This lime-ginger cashew sauce can be used for just about anything but it really gives a wonderful boost of richness to spaghetti squash. The sauce is so yummy that it’s a great way to introduce kids or picky eaters (my husband) to spaghetti squash or other foods that may be unfamiliar. My husband actually ate the whole bowl and gave his grunt of approval without his usual look of suspicion.
The sauce is sweet, a little bit spicy and fresh with the addition of lime juice and coconut milk. This sauce would also be great on my grain-free spring rolls, traditional spring roll recipe or over chicken and quinoa.
Cashew Sauce Ingredients
Fresh Ginger takes an extra minute to prepare but is so much better than the powdered stuff. Here is a quick tutorial on how to grate fresh ginger.

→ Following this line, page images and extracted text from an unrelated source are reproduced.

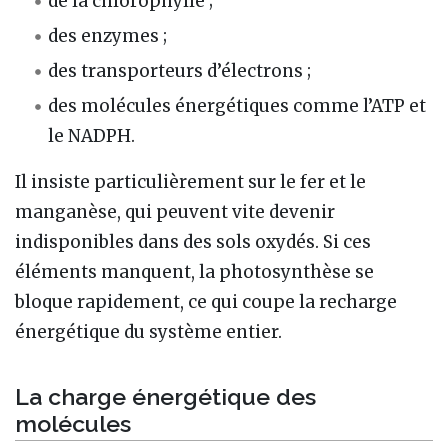
de la chlorophylle ;
des enzymes ;
des transporteurs d’électrons ;
des molécules énergétiques comme l’ATP et
le NADPH.
Il insiste particulièrement sur le fer et le
manganèse, qui peuvent vite devenir
indisponibles dans des sols oxydés. Si ces
éléments manquent, la photosynthèse se
bloque rapidement, ce qui coupe la recharge
énergétique du système entier.
La charge énergétique des
molécules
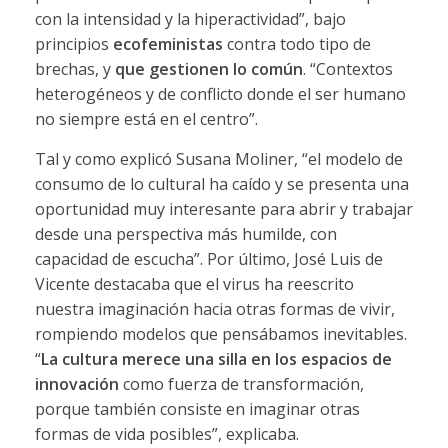
con la intensidad y la hiperactividad”, bajo
principios
ecofeministas
contra todo tipo de
brechas, y
que gestionen lo común
. “Contextos
heterogéneos y de conflicto donde el ser humano
no siempre está en el centro”.
Tal y como explicó Susana Moliner, “el modelo de
consumo de lo cultural ha caído y se presenta una
oportunidad muy interesante para abrir y trabajar
desde una perspectiva más humilde, con
capacidad de escucha”. Por último, José Luis de
Vicente destacaba que el virus ha reescrito
nuestra imaginación hacia otras formas de vivir,
rompiendo modelos que pensábamos inevitables.
“
La cultura merece una silla en los espacios de
innovación
como fuerza de transformación,
porque también consiste en imaginar otras
formas de vida posibles”, explicaba.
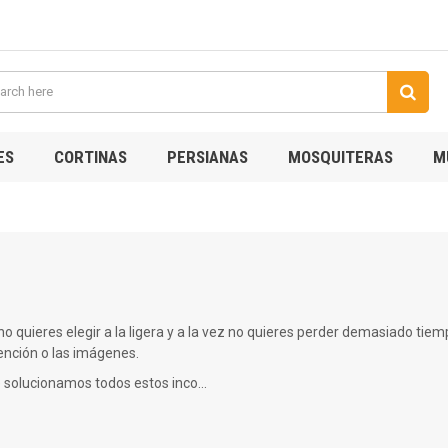
ES
CORTINAS
PERSIANAS
MOSQUITERAS
M
 no quieres elegir a la ligera y a la vez no quieres perder demasiado tie
ención o las imágenes.
olucionamos todos estos inco...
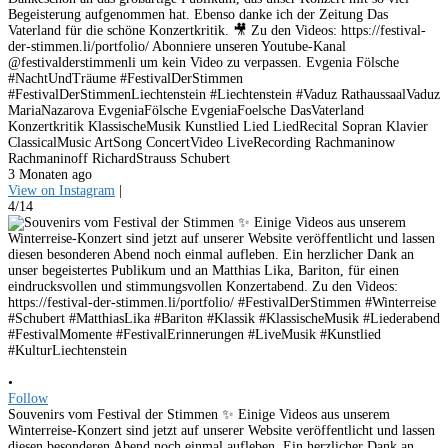
Begeisterung aufgenommen hat. Ebenso danke ich der Zeitung Das
Vaterland für die schöne Konzertkritik. 🎥 Zu den Videos: https://festival-
der-stimmen.li/portfolio/ Abonniere unseren Youtube-Kanal
@festivalderstimmenli um kein Video zu verpassen. Evgenia Fölsche
#NachtUndTräume #FestivalDerStimmen
#FestivalDerStimmenLiechtenstein #Liechtenstein #Vaduz RathaussaalVaduz
MariaNazarova EvgeniaFölsche EvgeniaFoelsche DasVaterland
Konzertkritik KlassischeMusik Kunstlied Lied LiedRecital Sopran Klavier
ClassicalMusic ArtSong ConcertVideo LiveRecording Rachmaninow
Rachmaninoff RichardStrauss Schubert
3 Monaten ago
View on Instagram
|
4/14
•
Follow
Souvenirs vom Festival der Stimmen ✨ Einige Videos aus unserem
Winterreise-Konzert sind jetzt auf unserer Website veröffentlicht und lassen
diesen besonderen Abend noch einmal aufleben. Ein herzlicher Dank an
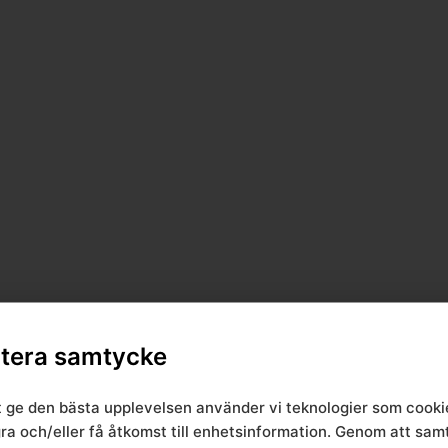
tera samtycke
t ge den bästa upplevelsen använder vi teknologier som cooki
gra och/eller få åtkomst till enhetsinformation. Genom att sa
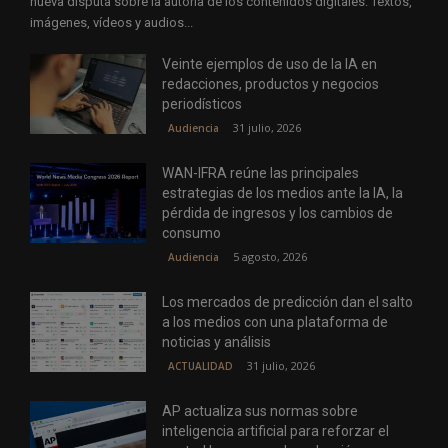
nueva disputa sobre la autoría de los contenidos digitales. Textos,
imágenes, vídeos y audios...
Veinte ejemplos de uso de la IA en
redacciones, productos y negocios
periodísticos
31 julio, 2026
Audiencia
WAN-IFRA reúne las principales
estrategias de los medios ante la IA, la
pérdida de ingresos y los cambios de
consumo
5 agosto, 2026
Audiencia
Los mercados de predicción dan el salto
a los medios con una plataforma de
noticias y análisis
31 julio, 2026
ACTUALIDAD
AP actualiza sus normas sobre
inteligencia artificial para reforzar el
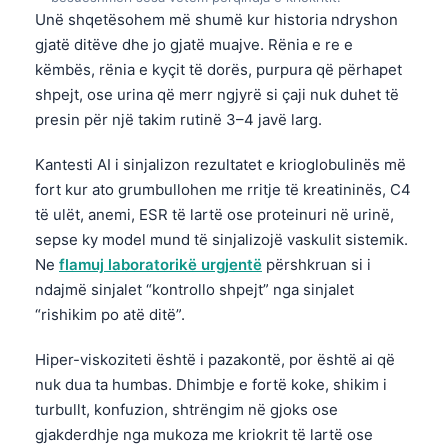
Unë shqetësohem më shumë kur historia ndryshon
gjatë ditëve dhe jo gjatë muajve. Rënia e re e
këmbës, rënia e kyçit të dorës, purpura që përhapet
shpejt, ose urina që merr ngjyrë si çaji nuk duhet të
presin për një takim rutinë 3–4 javë larg.
Kantesti AI i sinjalizon rezultatet e krioglobulinës më
fort kur ato grumbullohen me rritje të kreatininës, C4
të ulët, anemi, ESR të lartë ose proteinuri në urinë,
sepse ky model mund të sinjalizojë vaskulit sistemik.
Ne
flamuj laboratorikë urgjentë
përshkruan si i
ndajmë sinjalet “kontrollo shpejt” nga sinjalet
“rishikim po atë ditë”.
Hiper-viskoziteti është i pazakontë, por është ai që
nuk dua ta humbas. Dhimbje e fortë koke, shikim i
turbullt, konfuzion, shtrëngim në gjoks ose
gjakderdhje nga mukoza me kriokrit të lartë ose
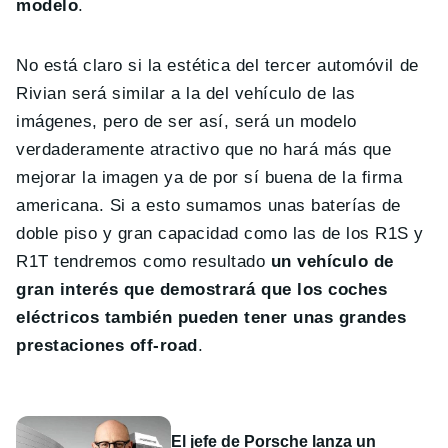
modelo
.
No está claro si la estética del tercer automóvil de
Rivian será similar a la del vehículo de las
imágenes, pero de ser así, será un modelo
verdaderamente atractivo que no hará más que
mejorar la imagen ya de por sí buena de la firma
americana. Si a esto sumamos unas baterías de
doble piso y gran capacidad como las de los R1S y
R1T tendremos como resultado
un vehículo de
gran interés que demostrará que los coches
eléctricos también pueden tener unas grandes
prestaciones off-road
.
El jefe de Porsche lanza un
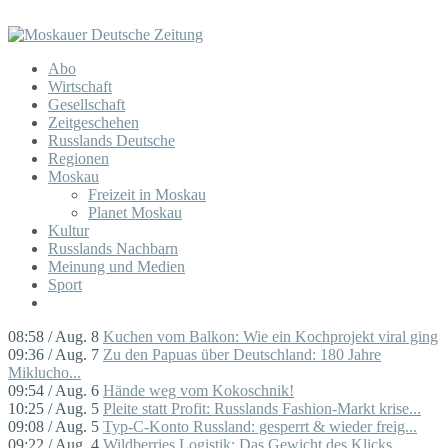
Abo
Wirtschaft
Gesellschaft
Zeitgeschehen
Russlands Deutsche
Regionen
Moskau
Freizeit in Moskau
Planet Moskau
Kultur
Russlands Nachbarn
Meinung und Medien
Sport
08:58 / Aug. 8
Kuchen vom Balkon: Wie ein Kochprojekt viral ging
09:36 / Aug. 7
Zu den Papuas über Deutschland: 180 Jahre
Miklucho...
09:54 / Aug. 6
Hände weg vom Kokoschnik!
10:25 / Aug. 5
Pleite statt Profit: Russlands Fashion-Markt krise...
09:08 / Aug. 5
Typ-C-Konto Russland: gesperrt & wieder freig...
09:22 / Aug. 4
Wildberries Logistik: Das Gewicht des Klicks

Cashew Butter – I have used cashew butter because of the naturally sweet flavor it gives to this sauce but it can be quite expensive and not okay for those with nut allergies. Sunflower butter and peanut butter are good substitutes. I do recommend using unsweetened ones so that you can better control the sweet level.
Light Coconut Milk – Use the canned stuff and light is better than full fat coconut milk. The cashew butter needs to be thinned out to be a pourable sauce and the light works much better for this.
Sauce Variations:
- Kid Friendly – Add a little extra sweetener and less chili flakes to make it more kid-friendly. Adding a small pinch of chili flakes will not make it spicy for sensitive taste buds. It acts as a flavor enhancer to wake up all the other flavors in the sauce.
- Heat Lovers – Add extra chili flakes and use chili oil in place of the sesame oil.
- Nut Allergies – Use sunflower butter for those with nut allergies.
- Budget Friendly – Cashew butter is so yummy in this sauce but can be very expensive. If you’re on a budget, peanut butter is a good alternative to the cashew butter.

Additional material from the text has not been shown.